** What is expected **
Select from the data all lines with the word "down".
START Material for this exercise
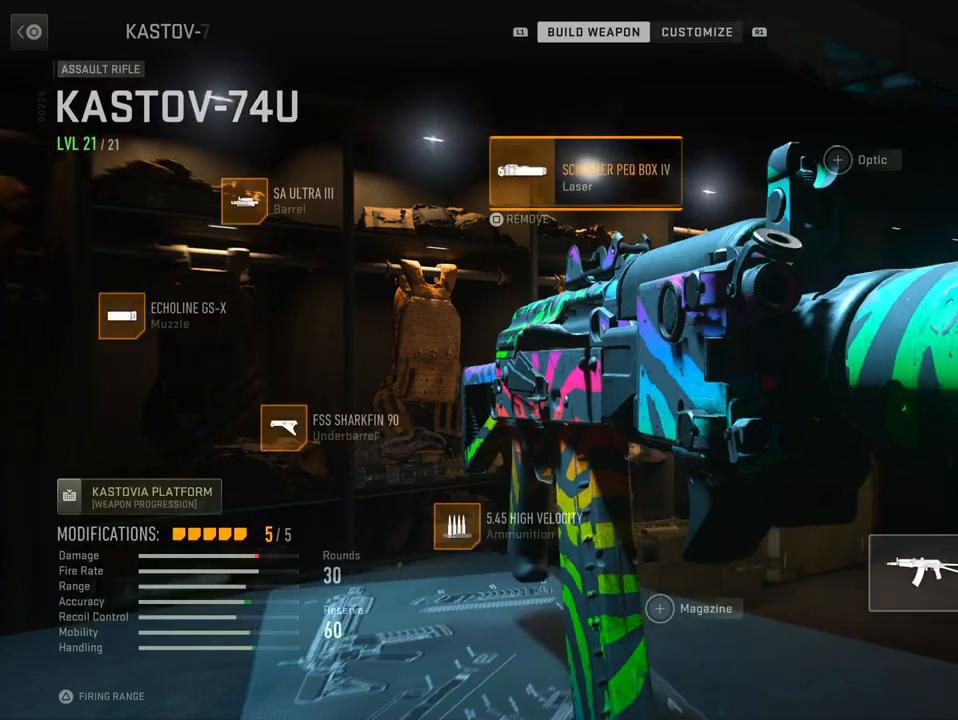
{"buttons": [], "left_stick": "center", "right_stick": "center", "events": [[166, "DPAD_LEFT", "down"], [300, "DPAD_LEFT", "up"]]}
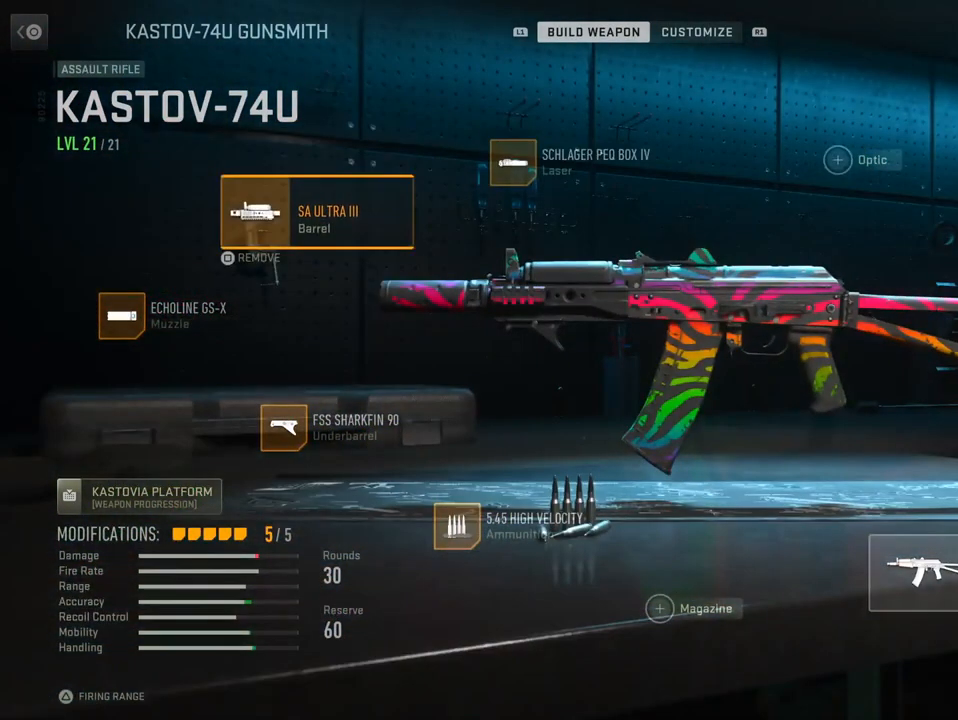
{"buttons": [], "left_stick": "center", "right_stick": "center", "events": [[50, "CROSS", "down"], [234, "CROSS", "up"]]}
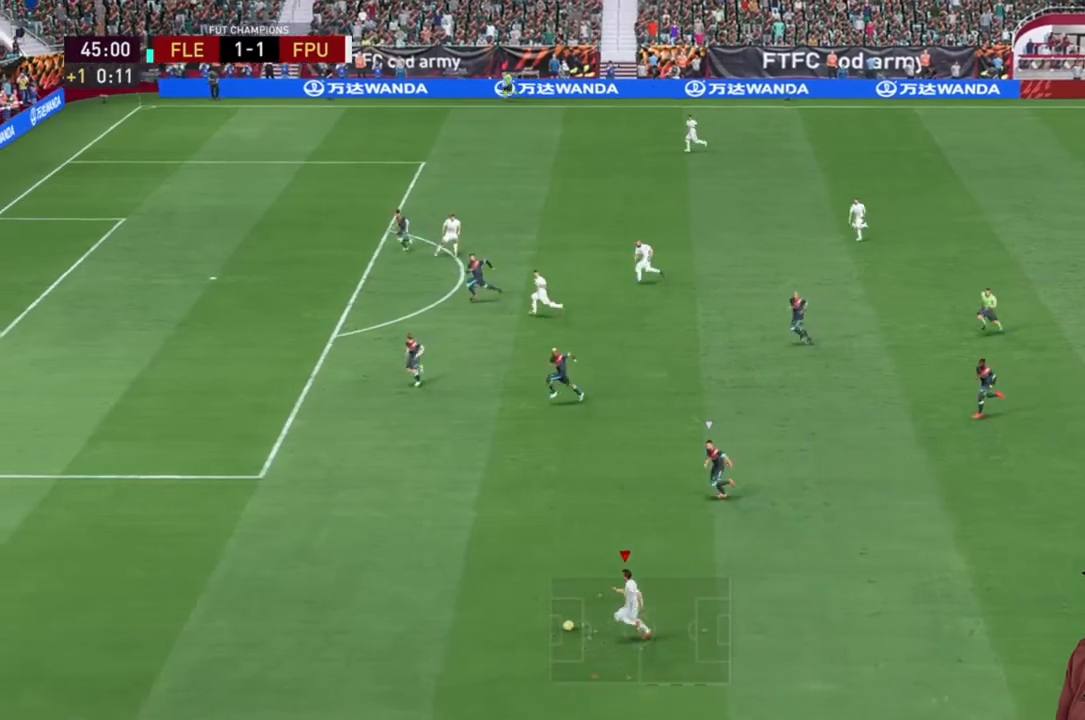
Gameplay with a controller (Xbox layout); each line is a JSON object with the inputs held at the frame after it (dt_ms = milliseconds from this image to that frame). "events" lists button and stick changes between this image and that frame as [ms after this image, input, new state], when the widget could be followed in between. Not read: L3.
{"dt_ms": 500, "buttons": ["R2"], "left_stick": "left", "right_stick": "center", "events": []}
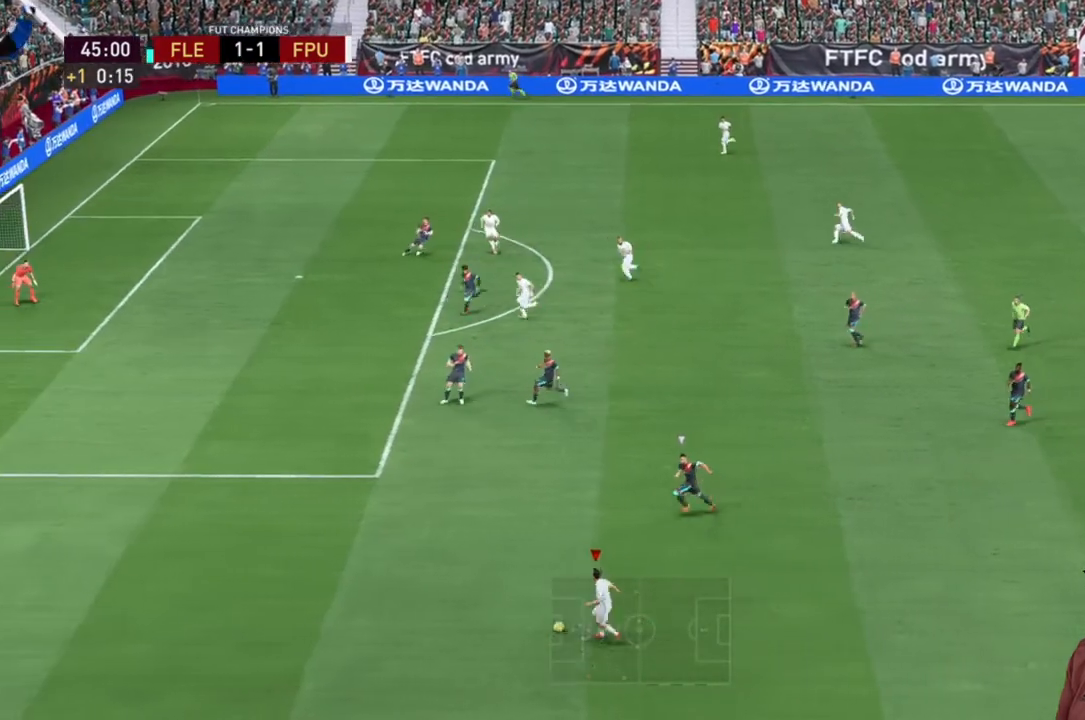
{"dt_ms": 500, "buttons": ["R2"], "left_stick": "left", "right_stick": "center", "events": []}
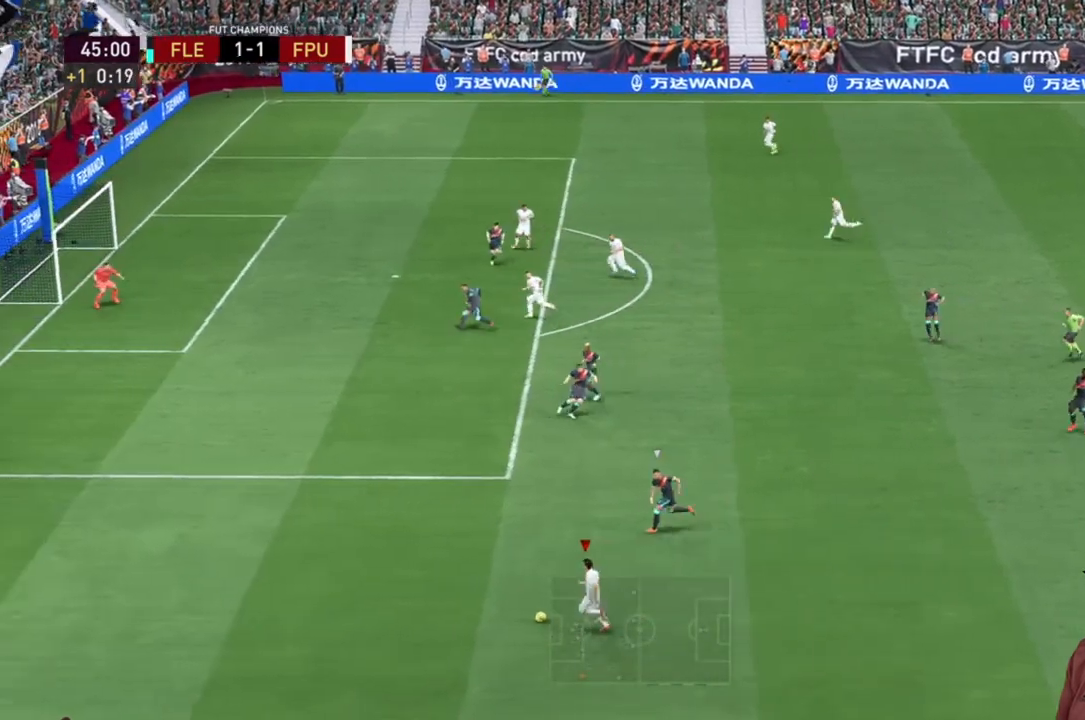
{"dt_ms": 500, "buttons": ["R2"], "left_stick": "left", "right_stick": "center", "events": []}
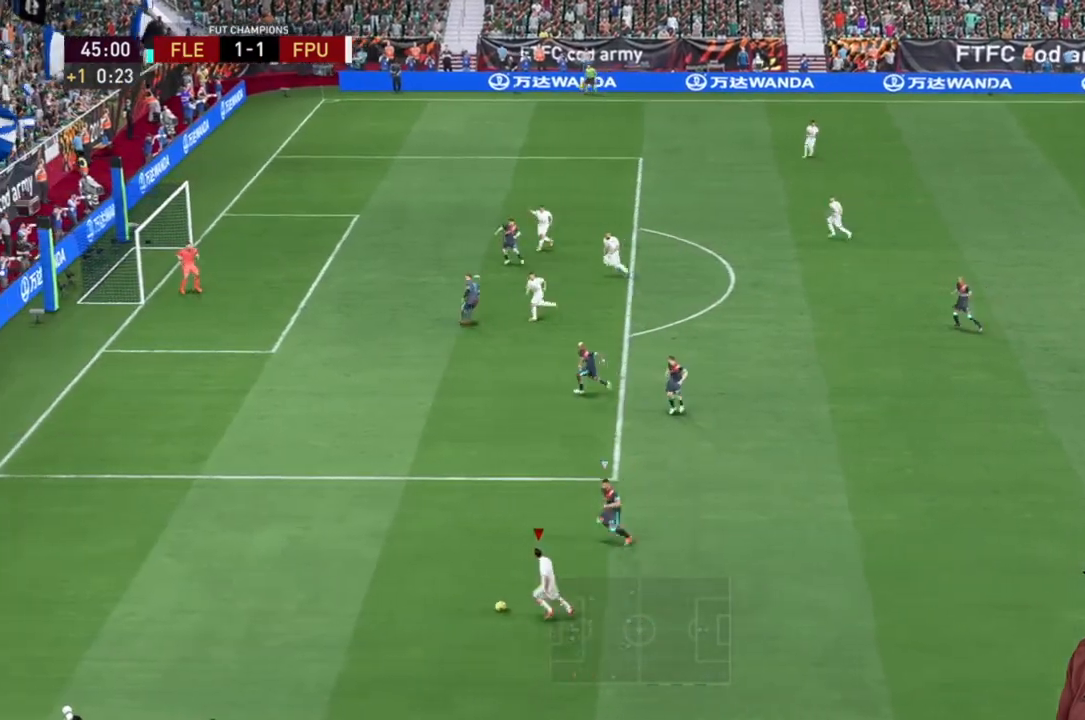
{"dt_ms": 500, "buttons": ["R2"], "left_stick": "up", "right_stick": "center", "events": [[217, "left_stick", "up"]]}
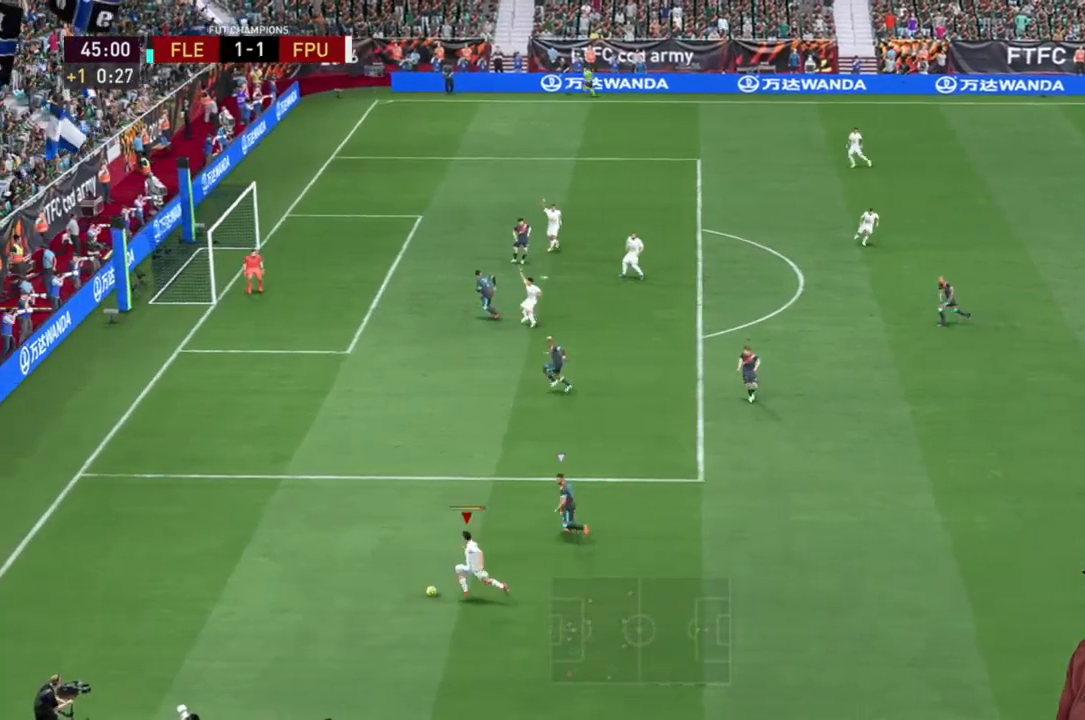
{"dt_ms": 500, "buttons": ["R2"], "left_stick": "up", "right_stick": "center", "events": []}
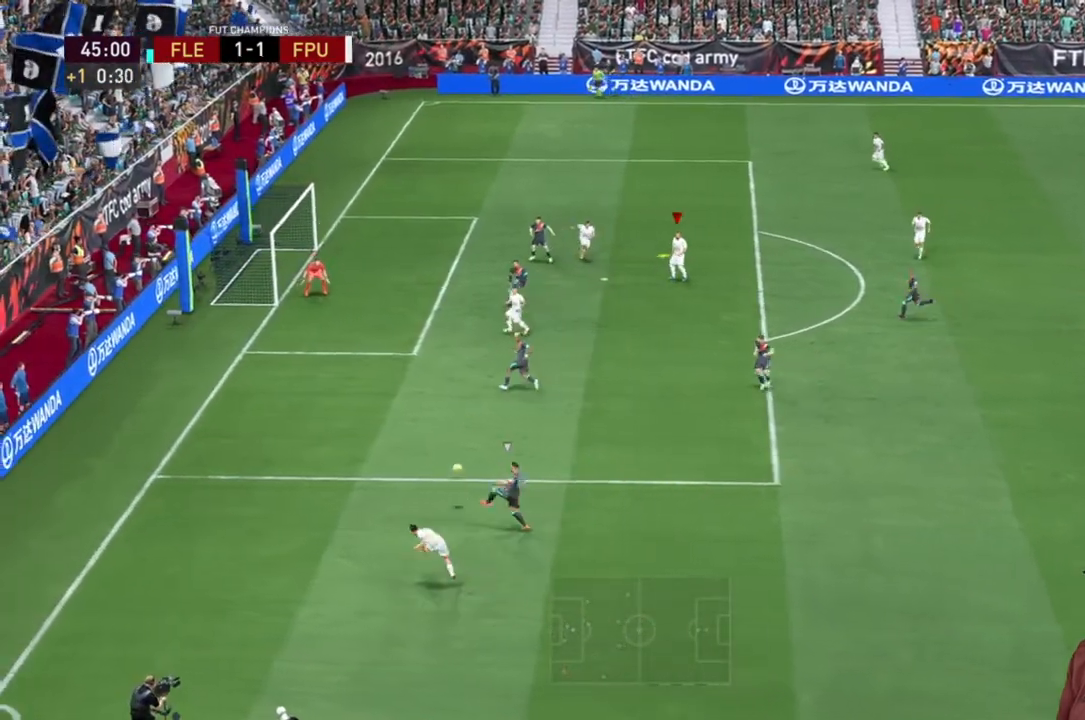
{"dt_ms": 500, "buttons": [], "left_stick": "left", "right_stick": "center", "events": [[267, "left_stick", "up-left"], [433, "R2", "up"], [433, "left_stick", "left"]]}
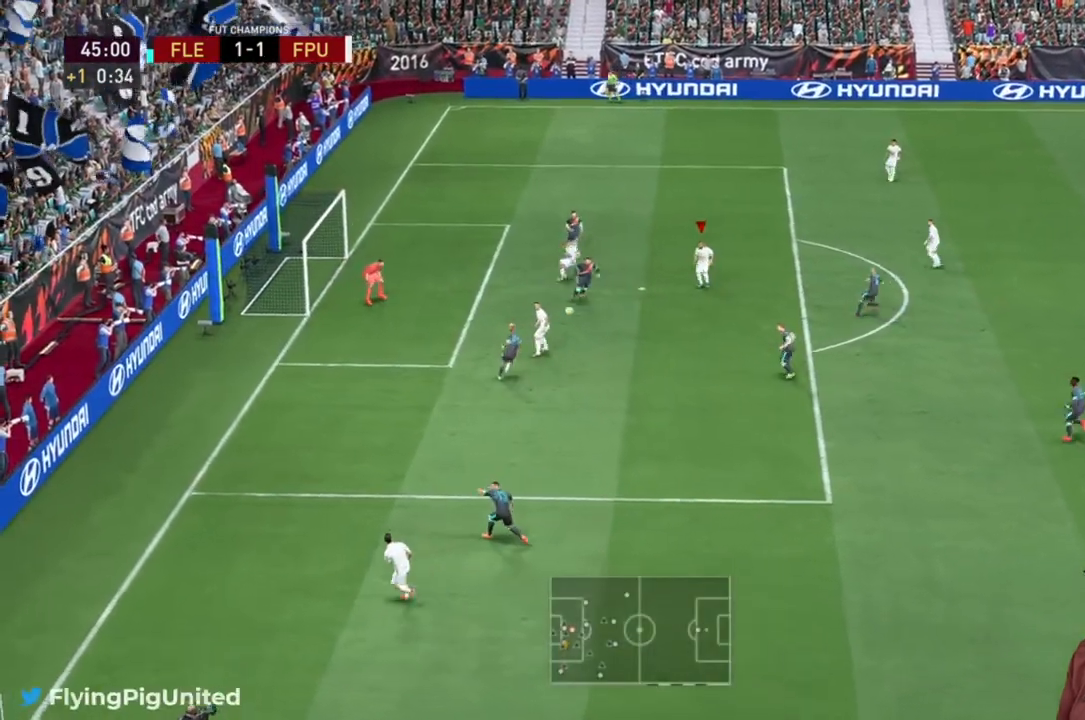
{"dt_ms": 500, "buttons": [], "left_stick": "left", "right_stick": "center", "events": []}
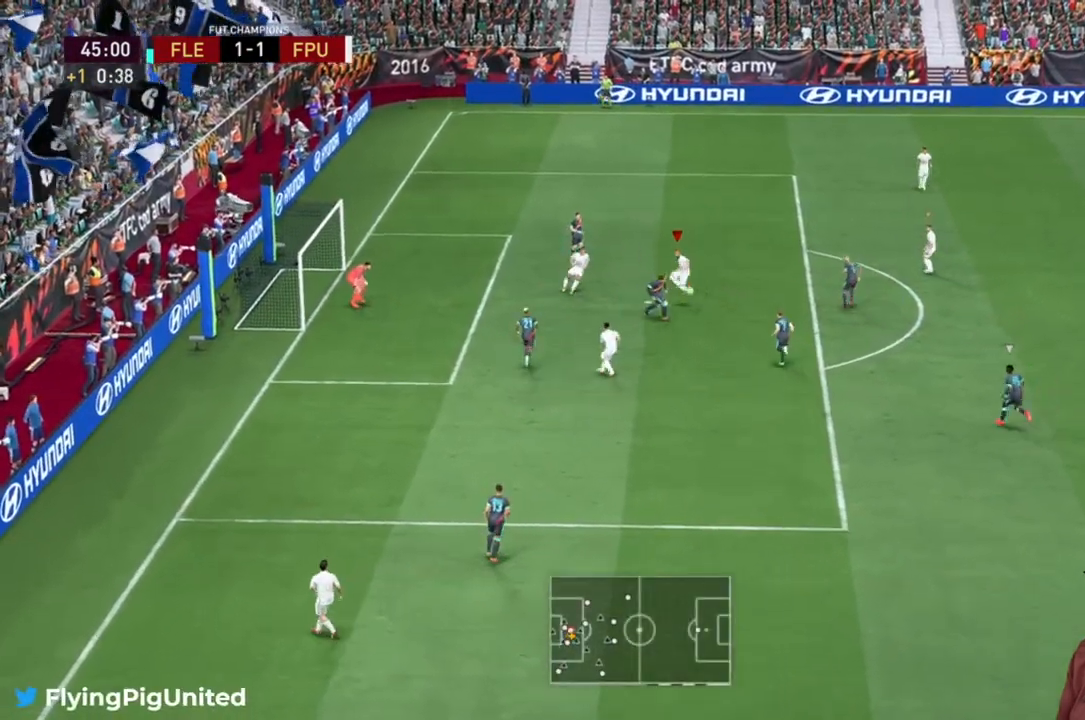
{"dt_ms": 500, "buttons": [], "left_stick": "up-right", "right_stick": "center", "events": [[400, "left_stick", "right"], [500, "left_stick", "up-right"]]}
END Material for this exercise
** Answer section **
{"buttons": [], "left_stick": "center", "right_stick": "center", "events": [[166, "DPAD_LEFT", "down"], [300, "DPAD_LEFT", "up"]]}
{"buttons": [], "left_stick": "center", "right_stick": "center", "events": [[50, "CROSS", "down"], [234, "CROSS", "up"]]}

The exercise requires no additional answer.